There was a brief delay as we were herded into a small room close to the main gate, Whinger on the deck, Gen and myself hemmed into a corner by a crowd of stinking soldiers, all jabbering with excitement. From the notices pinned on a wall-board, still listing patients and treatments, I saw the room must have been the hospital office. Where had the patients gone, for God’s sake? Probably they’d been murdered, too.
Next door somebody was trying to get a voice transmission through on the radio, yelling the same message over and over again. Then I heard Inge take over, talking in a native language, until suddenly she said in English, ‘Yes, they are coming now… No, but we make them talk.’

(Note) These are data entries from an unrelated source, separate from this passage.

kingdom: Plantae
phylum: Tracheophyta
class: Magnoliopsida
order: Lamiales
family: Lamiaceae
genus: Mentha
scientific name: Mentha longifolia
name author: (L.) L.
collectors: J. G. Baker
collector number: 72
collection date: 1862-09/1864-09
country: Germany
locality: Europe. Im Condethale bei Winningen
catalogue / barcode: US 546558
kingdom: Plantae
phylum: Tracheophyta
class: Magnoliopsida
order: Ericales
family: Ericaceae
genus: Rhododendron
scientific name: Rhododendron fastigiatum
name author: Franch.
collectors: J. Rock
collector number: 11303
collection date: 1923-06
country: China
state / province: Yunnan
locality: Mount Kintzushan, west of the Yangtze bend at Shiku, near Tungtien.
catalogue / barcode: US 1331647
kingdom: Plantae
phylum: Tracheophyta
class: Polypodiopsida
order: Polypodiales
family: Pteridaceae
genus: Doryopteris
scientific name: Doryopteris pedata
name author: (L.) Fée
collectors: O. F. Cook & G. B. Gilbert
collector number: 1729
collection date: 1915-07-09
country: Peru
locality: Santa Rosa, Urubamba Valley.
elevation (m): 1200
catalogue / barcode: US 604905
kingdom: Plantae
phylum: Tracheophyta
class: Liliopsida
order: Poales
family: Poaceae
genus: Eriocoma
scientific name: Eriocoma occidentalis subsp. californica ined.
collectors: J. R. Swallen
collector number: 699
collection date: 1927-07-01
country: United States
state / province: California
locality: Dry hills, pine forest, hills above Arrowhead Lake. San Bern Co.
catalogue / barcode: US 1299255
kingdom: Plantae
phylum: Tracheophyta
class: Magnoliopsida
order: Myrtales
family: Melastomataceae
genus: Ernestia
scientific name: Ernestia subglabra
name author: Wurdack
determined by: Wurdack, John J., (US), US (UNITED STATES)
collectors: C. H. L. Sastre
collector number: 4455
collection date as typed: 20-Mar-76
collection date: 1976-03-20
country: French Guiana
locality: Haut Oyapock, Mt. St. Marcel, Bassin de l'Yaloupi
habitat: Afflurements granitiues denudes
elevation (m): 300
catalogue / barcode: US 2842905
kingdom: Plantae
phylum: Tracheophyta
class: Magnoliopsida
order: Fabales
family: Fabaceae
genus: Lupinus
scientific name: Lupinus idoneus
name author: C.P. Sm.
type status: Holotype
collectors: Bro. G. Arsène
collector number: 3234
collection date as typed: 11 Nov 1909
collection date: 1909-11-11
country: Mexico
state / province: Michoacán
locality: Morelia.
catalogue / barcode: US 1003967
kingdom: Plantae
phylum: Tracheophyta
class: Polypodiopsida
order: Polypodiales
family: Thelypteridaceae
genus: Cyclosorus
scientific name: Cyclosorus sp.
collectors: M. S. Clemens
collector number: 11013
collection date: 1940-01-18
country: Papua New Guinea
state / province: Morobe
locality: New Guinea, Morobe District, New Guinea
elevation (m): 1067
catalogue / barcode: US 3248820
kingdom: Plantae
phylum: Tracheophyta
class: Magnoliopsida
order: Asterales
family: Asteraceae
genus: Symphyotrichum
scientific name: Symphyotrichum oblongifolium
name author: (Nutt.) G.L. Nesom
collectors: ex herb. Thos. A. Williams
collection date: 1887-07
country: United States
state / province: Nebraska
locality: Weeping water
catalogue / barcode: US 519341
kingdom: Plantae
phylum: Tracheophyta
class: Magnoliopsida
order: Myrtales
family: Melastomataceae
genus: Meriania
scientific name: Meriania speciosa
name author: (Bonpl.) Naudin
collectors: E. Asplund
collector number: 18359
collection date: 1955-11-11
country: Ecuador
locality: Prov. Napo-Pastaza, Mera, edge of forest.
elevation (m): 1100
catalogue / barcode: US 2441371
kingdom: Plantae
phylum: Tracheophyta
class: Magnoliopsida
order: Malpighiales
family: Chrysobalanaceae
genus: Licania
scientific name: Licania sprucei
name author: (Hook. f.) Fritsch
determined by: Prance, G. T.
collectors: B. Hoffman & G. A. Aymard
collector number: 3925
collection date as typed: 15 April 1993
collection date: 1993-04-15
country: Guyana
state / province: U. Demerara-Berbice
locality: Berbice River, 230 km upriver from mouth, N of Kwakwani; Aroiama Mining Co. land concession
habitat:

I was thinking furiously, how wrong can you be? Somehow it had never occurred to us that the convent could be in enemy hands. We’d believed all along that the rebel forces were away to the south, that the mine at Gutu was the most northerly point they’d reached. In our eyes, the fact that the convent was on the north bank of the river had given it extra security. In any case, we’d assumed that a religious hospital wouldn’t come under attack. All of us had been totally blind.
Minutes later, all three of us were face-down on the steel floor of an open-backed truck, Whinger in the middle, and we were driven out of the compound with four or five armed soldiers ranged along the seats on either side, stamping their boots on us whenever they felt a need to relieve their feelings.